Überhaupt spielten sich viele schöne Szenen vor der Messe ab – ein Mann führt seinen Esel auf dem Vorplatz spazieren. Will er damit nur die Aufmerksamkeit auf sich ziehen? Oder den Besuchern vorhalten, was er von Ihnen hält?

das neue Gebäude von Herzog & de Meuron

Gegensätze im Blick: eine Tram, der silbrig schimmernde Erweiterungsbau – entworfen von den Star-Architekten Herzog & de Meuron – und das „Favela Café“

Am Ende kommt es noch zu einem kleinen Eklat. Als ich am Freitagabend die Messe verlasse, sehe ich eine Gruppe von jungen Leuten, die mit einem Polizisten diskutieren, seine Hand liegt auf der Pistole. Sie stehen in der Installation „Favela Café“ von Tadashi Kawamata, die vermutlich sozial kritisch gemeint ist, in der jedoch teurer Milchkaffee und Kuchen verkauft wurden. Mit ihrer „unangemeldeten Party“ wollen Demonstranten auf die Dekadenz des Werkes aufmerksam machen, sie feiern mit lauter Musik. Offenbar zum Verdruss der Art-Base-Offiziellen. Verhandlungen bringen nichts. Die jungen Leute stellen die Musik nicht ab, es kommt zu Handgreiflichkeiten. So viel Favela und sozialer Ungehorsam ist in Basel dann doch nicht akzeptabel. Die Polizei konfisziert die Stereoanlage.

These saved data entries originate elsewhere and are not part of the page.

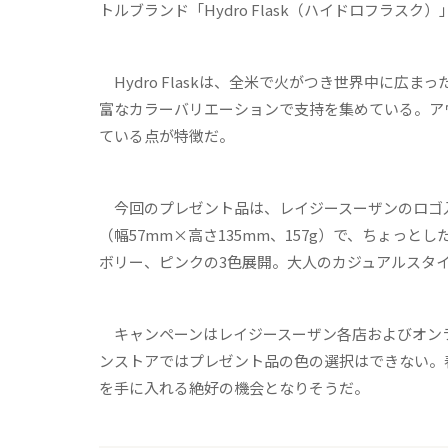
トルブランド「Hydro Flask（ハイドロフラスク
Hydro Flaskは、全米で火がつき世界中に広
富なカラーバリエーションで支持を集めている。ア
ている点が特徴だ。
今回のプレゼント品は、レイジースーザンのロゴ入り「
（幅57mm×高さ135mm、157g）で、ちょっ
ボリー、ピンクの3色展開。大人のカジュアルスタ
キャンペーンはレイジースーザン各店およびオン
ンストアではプレゼント品の色の選択はできない。
を手に入れる絶好の機会となりそうだ。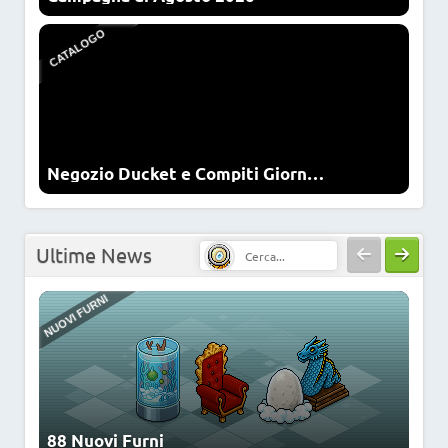
NUOVI FURNI
Negozio Ducket e Compiti Giornalieri
NUOVI LOOK
Cerca:
Ultime News
NFT
88 Nuovi Furni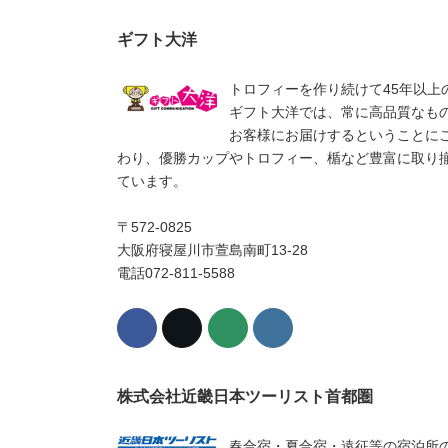
ギフト大洋
トロフィーを作り続けて45年以上
ギフト大洋では、常に高品質なも
お客様にお届けするということに
わり、優勝カップやトロフィー、楯など豊富に取り
ています。
〒572-0825
大阪府寝屋川市萱島南町13-28
電話072-811-5588
株式会社近畿日本ツーリスト首都圏
春合宿・夏合宿・遠征等の宿泊所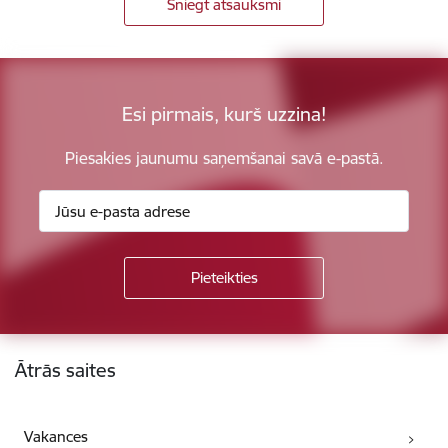
Sniegt atsauksmi
Esi pirmais, kurš uzzina!
Piesakies jaunumu saņemšanai savā e-pastā.
Kājene
Ātrās saites
Vakances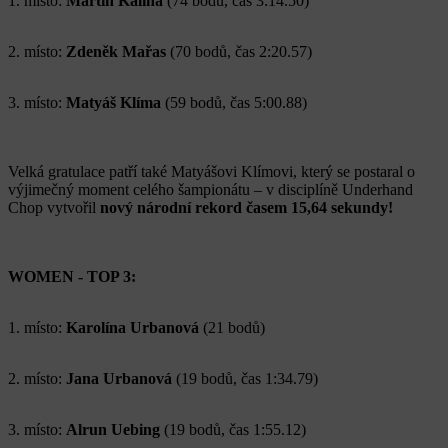
1. místo:
Martin Kalina
(74 bodů, čas 3:14.50)
2. místo:
Zdeněk Mařas
(70 bodů, čas 2:20.57)
3. místo:
Matyáš Klíma
(59 bodů, čas 5:00.88)
Velká gratulace patří také Matyášovi Klímovi, který se postaral o
výjimečný moment celého šampionátu – v disciplíně Underhand
Chop vytvořil
nový národní rekord časem 15,64 sekundy!
WOMEN - TOP 3:
1. místo:
Karolína Urbanová
(21 bodů)
2. místo:
Jana Urbanová
(19 bodů, čas 1:34.79)
3. místo:
Alrun Uebing
(19 bodů, čas 1:55.12)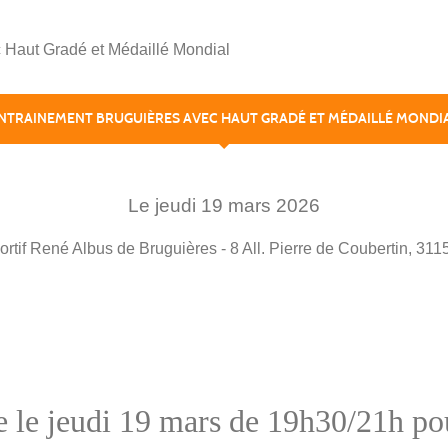
 Haut Gradé et Médaillé Mondial
NTRAINEMENT BRUGUIÈRES AVEC HAUT GRADÉ ET MÉDAILLÉ MONDI
Le
jeudi
19
mars
2026
tif René Albus de Bruguières - 8 All. Pierre de Coubertin, 31
te le jeudi 19 mars de 19h30/21h 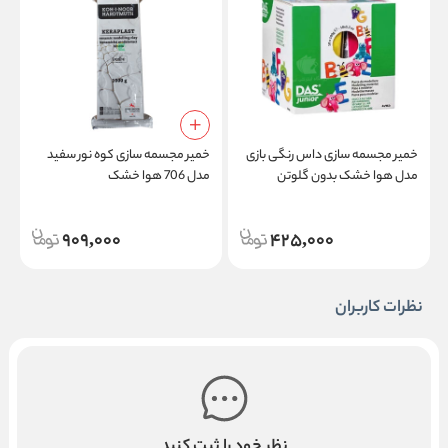
خمیر مجسمه سازی داس رنگی بازی
خمیر مجسمه سازی کوه نور سفید
خ
مدل هوا خشک بدون گلوتن
مدل 706 هوا خشک
مد
909,000
425,000
نظرات کاربران
نظر خود را ثبت کنید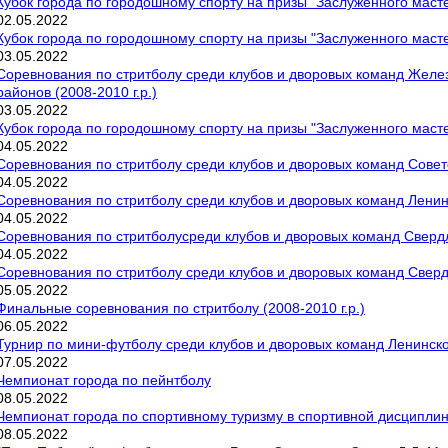
Кубок города по городошному спорту на призы "Заслуженного маст
02
.
05
.
2022
Кубок города по городошному спорту на призы "Заслуженного маст
03
.
05
.
2022
Соревнования по стритболу среди клубов и дворовых команд Желе
районов (2008-2010 г.р.)
03
.
05
.
2022
Кубок города по городошному спорту на призы "Заслуженного маст
04
.
05
.
2022
Соревнования по стритболу среди клубов и дворовых команд Советс
04
.
05
.
2022
Соревнования по стритболу среди клубов и дворовых команд Ленинс
04
.
05
.
2022
Соревнования по стритболусреди клубов и дворовых команд Свердло
04
.
05
.
2022
Соревнования по стритболу среди клубов и дворовых команд Свердл
05
.
05
.
2022
Финальные соревнования по стритболу (2008-2010 г.р.)
06
.
05
.
2022
Турнир по мини-футболу среди клубов и дворовых команд Ленинског
07
.
05
.
2022
Чемпионат города по пейнтболу
08
.
05
.
2022
Чемпионат города по спортивному туризму в спортивной дисциплин
08
.
05
.
2022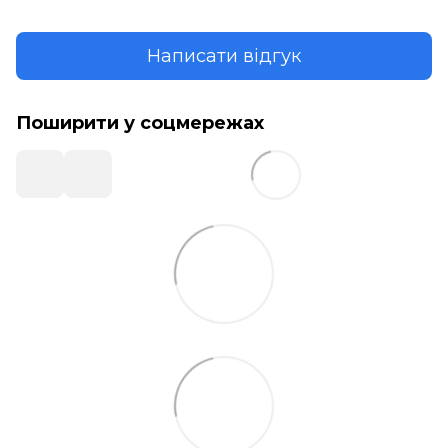
Написати відгук
Поширити у соцмережах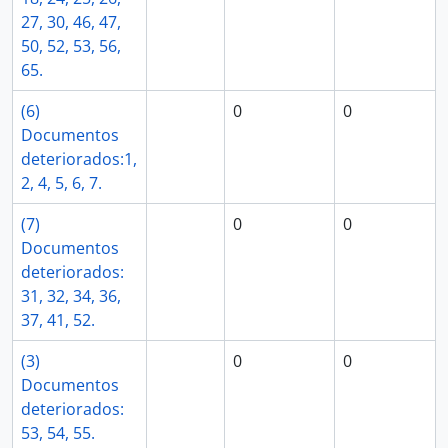
27, 30, 46, 47,
50, 52, 53, 56,
65.
(6)
0
0
Documentos
deteriorados:1,
2, 4, 5, 6, 7.
(7)
0
0
Documentos
deteriorados:
31, 32, 34, 36,
37, 41, 52.
(3)
0
0
Documentos
deteriorados:
53, 54, 55.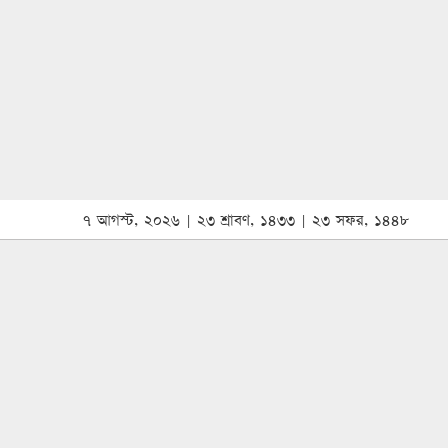
৭ আগস্ট, ২০২৬ | ২৩ শ্রাবণ, ১৪৩৩ | ২৩ সফর, ১৪৪৮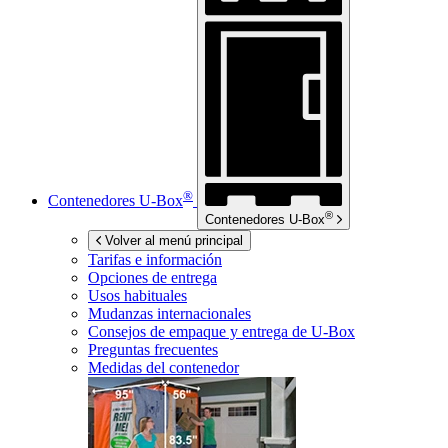
®
Contenedores
U-Box
®
Contenedores
U-Box
Volver al menú principal
Tarifas e información
Opciones de entrega
Usos habituales
Mudanzas internacionales
Consejos de empaque y entrega de
U-Box
Preguntas frecuentes
Medidas del contenedor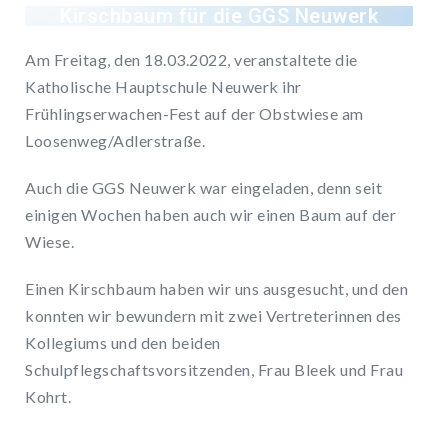
Kirschbaum für die GGS Neuwerk
Am Freitag, den 18.03.2022, veranstaltete die
Katholische Hauptschule Neuwerk ihr
Frühlingserwachen-Fest auf der Obstwiese am
Loosenweg/Adlerstraße.
Auch die GGS Neuwerk war eingeladen, denn seit
einigen Wochen haben auch wir einen Baum auf der
Wiese.
Einen Kirschbaum haben wir uns ausgesucht, und den
konnten wir bewundern mit zwei Vertreterinnen des
Kollegiums und den beiden
Schulpflegschaftsvorsitzenden, Frau Bleek und Frau
Kohrt.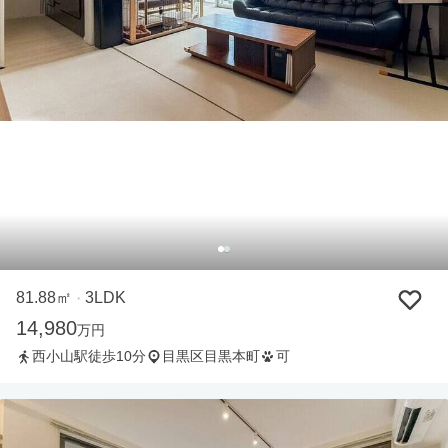
81.88㎡
3LDK
・
14,980
万円
西小山駅徒歩10分
目黒区目黒本町
可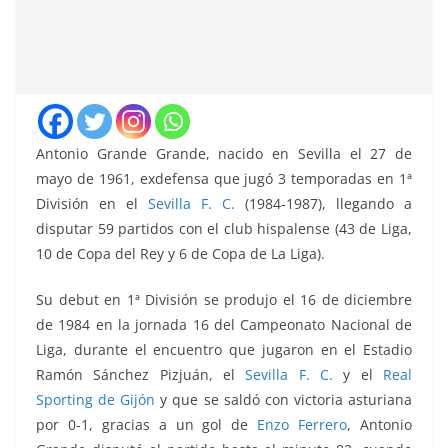
Antonio Grande Grande, nacido en Sevilla el 27 de
mayo de 1961, exdefensa que jugó 3 temporadas en 1ª
División en el
Sevilla F. C.
(1984-1987), llegando a
disputar 59 partidos con el club hispalense (43 de Liga,
10 de Copa del Rey y 6 de Copa de La Liga).
Su debut en 1ª División se produjo el 16 de diciembre
de 1984 en la jornada 16 del Campeonato Nacional de
Liga, durante el encuentro que jugaron en el
Estadio
Ramón Sánchez Pizjuán
, el
Sevilla F. C.
y el
Real
Sporting de Gijón
y que se saldó con victoria asturiana
por 0-1, gracias a un gol de
Enzo Ferrero
, Antonio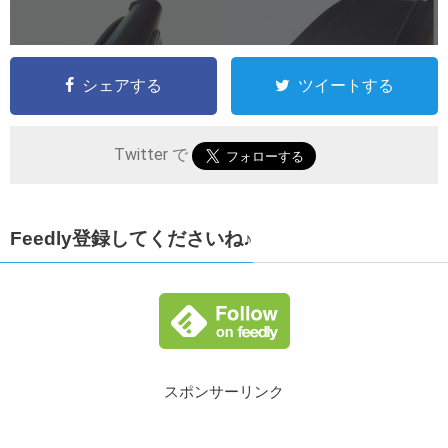
シェアする
ツイートする
Twitter で
Feedly登録してくださいね♪
スポンサーリンク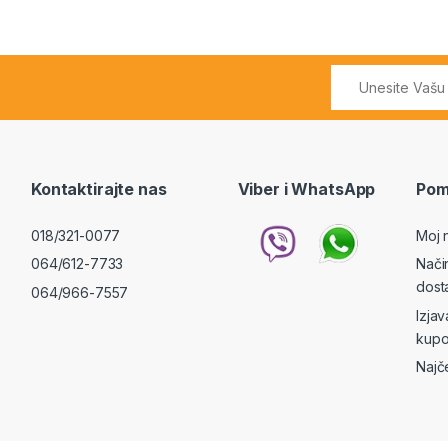
Kontaktirajte nas
Viber i WhatsApp
Pom
018/321-0077
Moj 
064/612-7733
Nači
dost
064/966-7557
Izja
kupo
Najč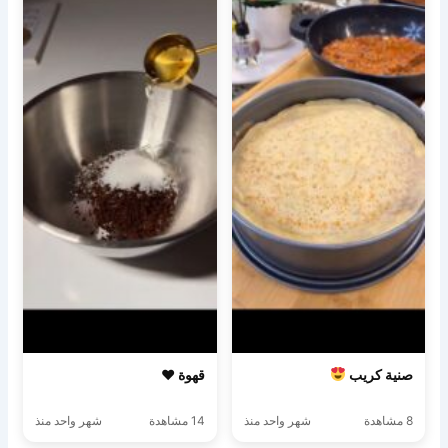
صنية كريب
قهوة ♥️
8 مشاهدة
شهر واحد منذ
14 مشاهدة
شهر واحد منذ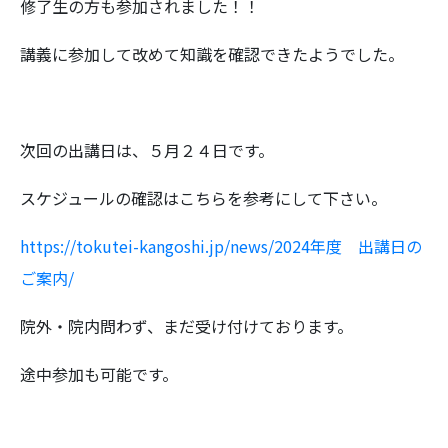
修了生の方も参加されました！！
講義に参加して改めて知識を確認できたようでした。
次回の出講日は、５月２４日です。
スケジュールの確認はこちらを参考にして下さい。
https://tokutei-kangoshi.jp/news/
2024年度 出講日の
ご案内
/
‎
院外・院内問わず、まだ受け付けております。
途中参加も可能です。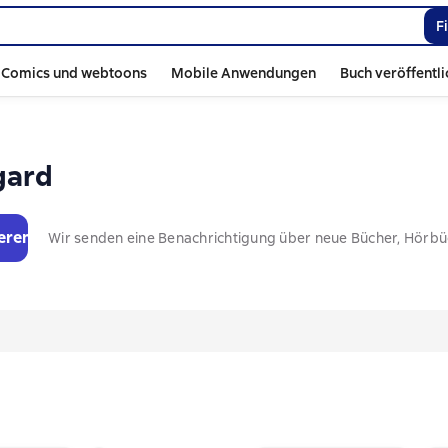
F
Comics und webtoons
Mobile Anwendungen
Buch veröffentl
gard
eren
Wir senden eine Benachrichtigung über neue Bücher, Hörb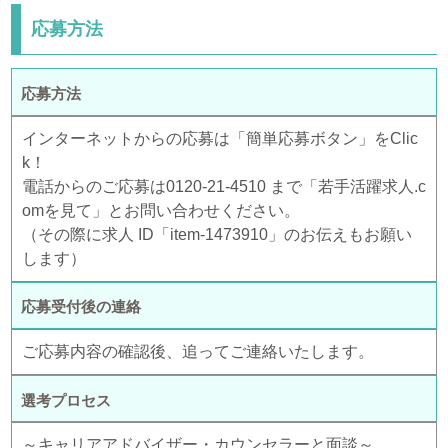
応募方法
応募方法
インターネットからの応募は「簡単応募ボタン」をClic
k！
電話からのご応募は0120-21-4510 まで「若手活躍求人.c
omを見て」とお問い合わせください。
（その際に求人 ID「item-1473910」のお伝えもお願い
します）
応募受付後の連絡
ご応募内容の確認後、追ってご連絡いたします。
選考プロセス
～キャリアアドバイザー・カウンセラーと面談～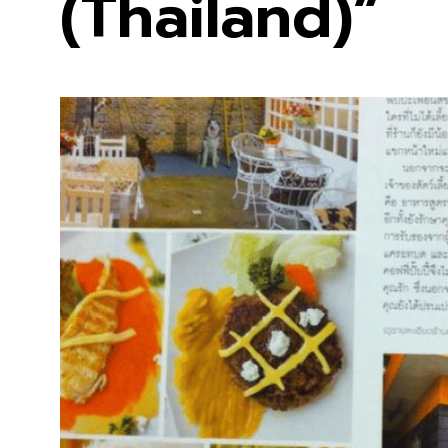
(Thailand)”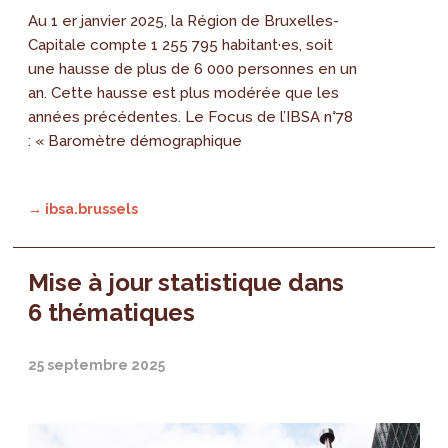
Au 1 er janvier 2025, la Région de Bruxelles-
Capitale compte 1 255 795 habitant·es, soit
une hausse de plus de 6 000 personnes en un
an. Cette hausse est plus modérée que les
années précédentes. Le Focus de l’IBSA n°78
: « Baromètre démographique
→ ibsa.brussels
Mise à jour statistique dans
6 thématiques
25 septembre 2025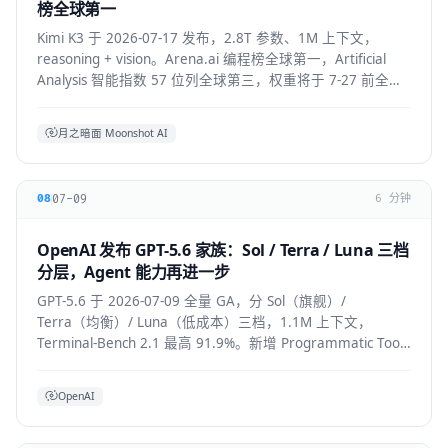
榜全球第一
Kimi K3 于 2026-07-17 发布，2.8T 参数、1M 上下文，
reasoning + vision。Arena.ai 编程榜全球第一，Artificial
Analysis 智能指数 57 位列全球第三，权重将于 7-27 前全部
公开。API 混合价约 $2.3/M。
月之暗面 Moonshot AI
07-09
08
6 分钟
OpenAI 发布 GPT-5.6 家族：Sol / Terra / Luna 三档
分层，Agent 能力再进一步
GPT-5.6 于 2026-07-09 全量 GA，分 Sol（旗舰）/
Terra（均衡）/ Luna（低成本）三档，1.1M 上下文，
Terminal-Bench 2.1 最高 91.9%。新增 Programmatic Tool
Calling 与 multi-agent ultra 模式，覆盖
API/ChatGPT/Codex/Copilot/Devin。
OpenAI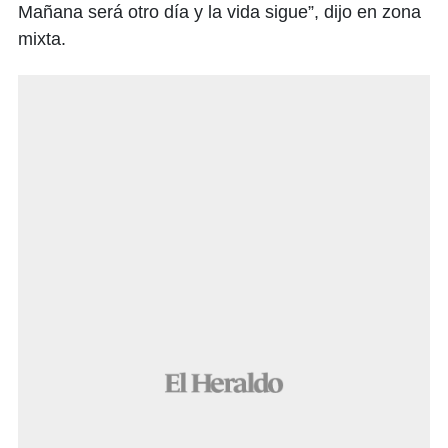
Mañana será otro día y la vida sigue”, dijo en zona
mixta.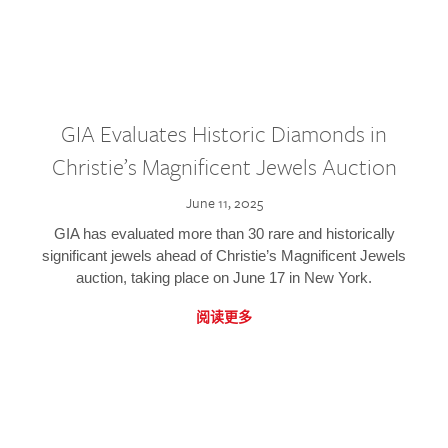
GIA Evaluates Historic Diamonds in
Christie’s Magnificent Jewels Auction
June 11, 2025
GIA has evaluated more than 30 rare and historically
significant jewels ahead of Christie’s Magnificent Jewels
auction, taking place on June 17 in New York.
阅读更多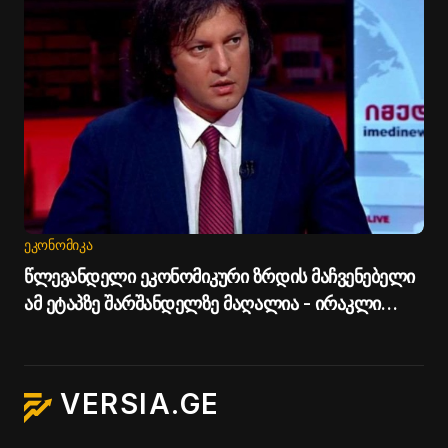
ᲔᲙᲝᲜᲝᲛᲘᲙᲐ
წლევანდელი ეკონომიკური ზრდის მაჩვენებელი
ამ ეტაპზე შარშანდელზე მაღალია - ირაკლი
კობახიძე
VERSIA.GE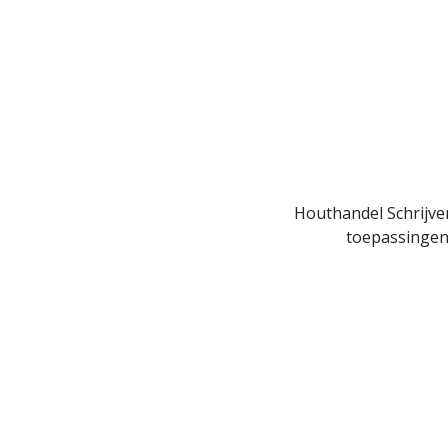
Houthandel Schrijver
toepassingen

Nach der Kreativ-Wettschau in Venedig und der Verkaufs-Olympiade in Basel zieht die Kunst nun weiter. Nächster Stopp: „Istanbul Biennal“. In Europa gibt es zur Zeit wohl kaum eine spannendere Stadt. Und ich hätte große Lust, im Herbst an den Bosporus zu reisen. Denn das Motto der Biennale, die zuletzt auch in den neu entstandenen Galerien am Taksim-Platz spielte, enthält viel Zündstoff; es lautet: „Agoraphobia“ – Platzangst.